Колтон шевелится рядом со мной, переворачиваясь так, что теперь ко мне обращена его спина, и тянет одеяло на себя, стягивая его с меня. Теперь я дрожу от холода, потому что моя человеческая «грелка» меня отпустила, зато появилась возможность растянуть затёкшие конечности. Я морщусь, сгибая и распрямляя ноги. Меня точно не берегли как стекло прошлой ночью, и если бессознательное забвение, в которое я выпала после — это признак, то, думаю, моему телу тоже это понравилось.
Я начинаю мёрзнуть. Смотрю на скульптурно вылепленные линии спины Колтона, прижимаюсь к нему, обвивая собою так, чтобы максимально насладиться ощущением своей кожи рядом с его. Мой подбородок покоится на его плече, а груди прижаты к спине, в то время как руками я обвиваю его, наслаждаясь его мужественностью. Я рассеянно провожу пальцами по его груди и снова погружаюсь в сон.
Я ещё нахожусь в пограничном состоянии дремоты, когда разом случается несколько вещей одновременно и все как будто в замедленной съёмке. Колтон издаёт самый дикий, выворачивающий нутро, крик, какой я когда-либо слышала. Я бы так и осталась в замороженном от шока состоянии, если бы он яростно не дёрнулся, отталкивая меня и ударив локтем в плечо.
— Нет! — из его горла вырывается задушенный вопль.
Он спрыгивает с кровати и оборачивается, расставив ноги, колени полусогнуты, руки тоже, кулаки выставлены перед собой. Его лицо — это маска ужаса: дикий затравленный взгляд, часто моргающие глаза, сжатые зубы и вздувшиеся желваки на шее. Он тяжело и поверхностно дышит, его тело напряжено и трясётся, пока к нему приходит осознание, а на лбу бисером выступил пот.
Я рефлекторно держусь за ноющее плечо. Шок от произошедшего затопляет меня, адреналин несётся по венам, и тело дрожит от его действия. Если бы я прежде не наблюдала подобную реакцию на кошмар у своих воспитанников, думаю, я была бы более поражена и выбита из колеи, чем сейчас. Если бы у Колтона не было этого панического ужаса в глазах, отражённого в лице, я бы посмеялась над ним голым, глядя на его готовность напасть. Но это не шутка.
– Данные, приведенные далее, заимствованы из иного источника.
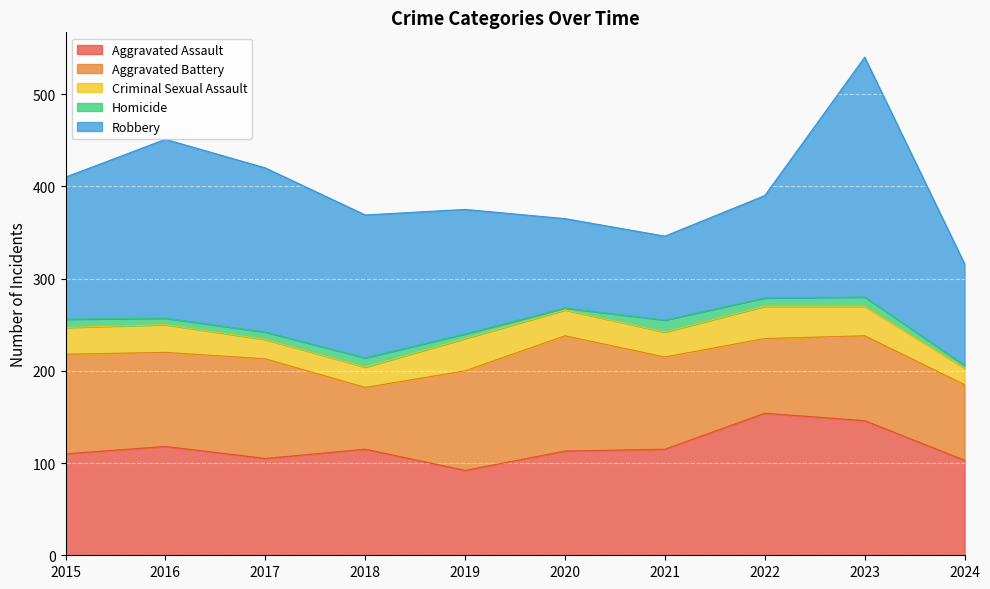

What is the highest value of the Homicide series?

13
Я понимаю, что он увидел сон, разворошивший прошлое, которое безмолвно преследует его и травмирует каждый божий день.
Я шевелю плечом, оно ещё болит.
— Колтон, — зову его ровным голосом, не желая напугать.
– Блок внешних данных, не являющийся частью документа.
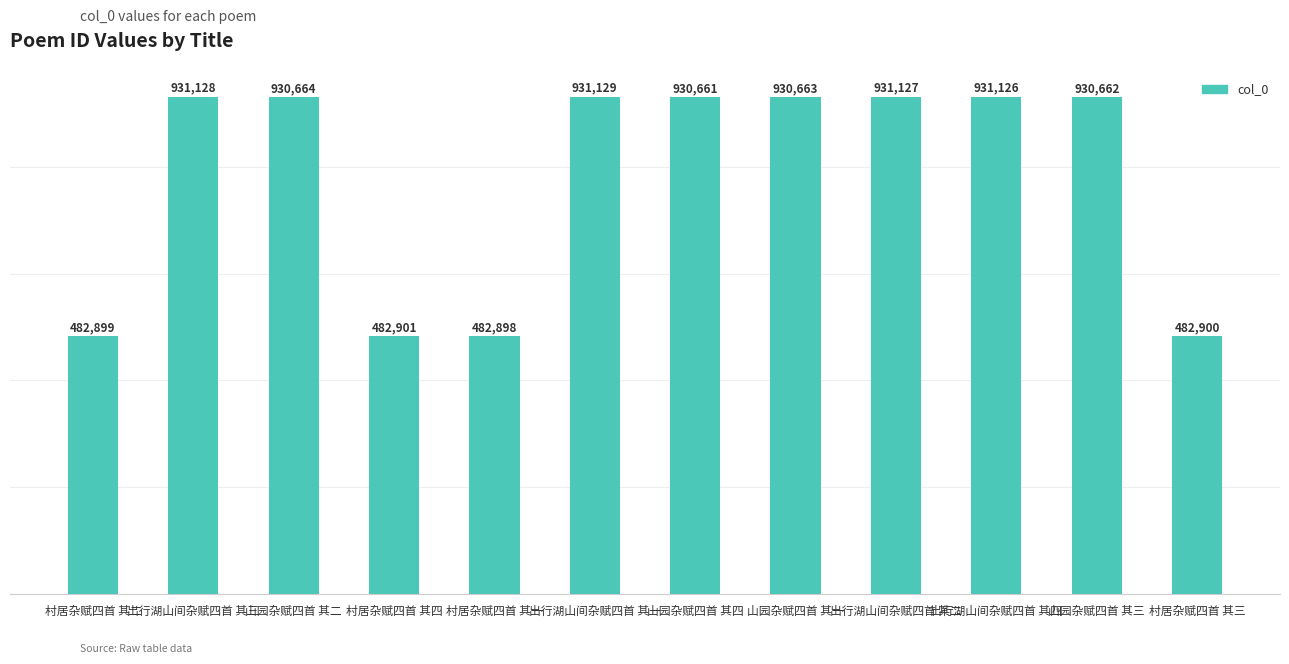

Is it true that the value at 山园杂赋四首 其一 is 930663?

True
При звуке моего голоса его глаза медленно фокусируются на комнату перед ним, и его тело постепенно расслабляется. Он поворачивает голову и смотрит на меня; в его глазах избыток чувств: смущение, стыд, облегчение, страх и опасение.
— О, бл*дь! — он вздрагивает, вздыхая, и трёт руками лицо, стирая выражение ужаса с лица. Единственные звуки, которые сейчас есть в комнате — его бурное дыхание, звук потираемой щетины и шелест океана за окном.
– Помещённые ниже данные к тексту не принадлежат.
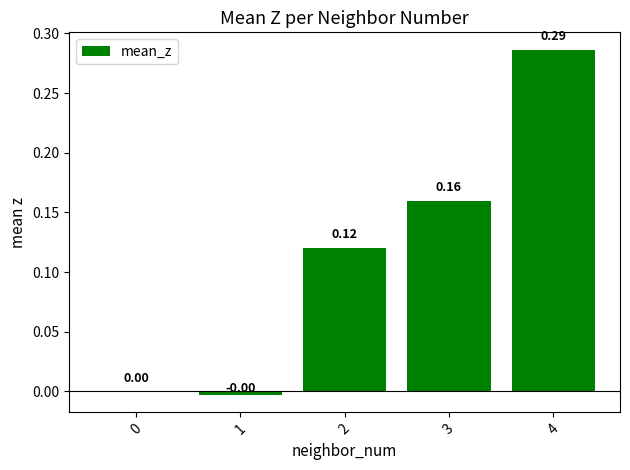

What is the change in value from 3 to 4?

+0.1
— Бл*****… — повторяет он снова, когда его взгляд фокусируется на моей руке, потирающей ноющее плечо. Я вижу, как он начинает сжимать и разжимать кулаки, когда понимает, что как-то причастен к этому. Я всё ещё не шевелюсь, и Колтон опускает глаза, а его плечи сутулятся. — Райли… я… — он резко отворачивается, хватаясь за затылок и дёргая руку вниз. — Дай мне одну грёбаную минуту… — бормочет он, срываясь в ванную.
Я притягиваю одеяло к груди, наблюдая за тем, как он уходит, и хочу дотянуться до него и рассказать ему, что на самом деле ничего страшного не произошло, во что он может не поверить. Я сижу в нерешительности, не зная, как поступить, когда слышу безошибочный звук, говорящий о том, что Колтона тошнит. В моё нутро как будто вонзается нож, и я сижу, крепко зажмурившись и отчаянно желая его утешить.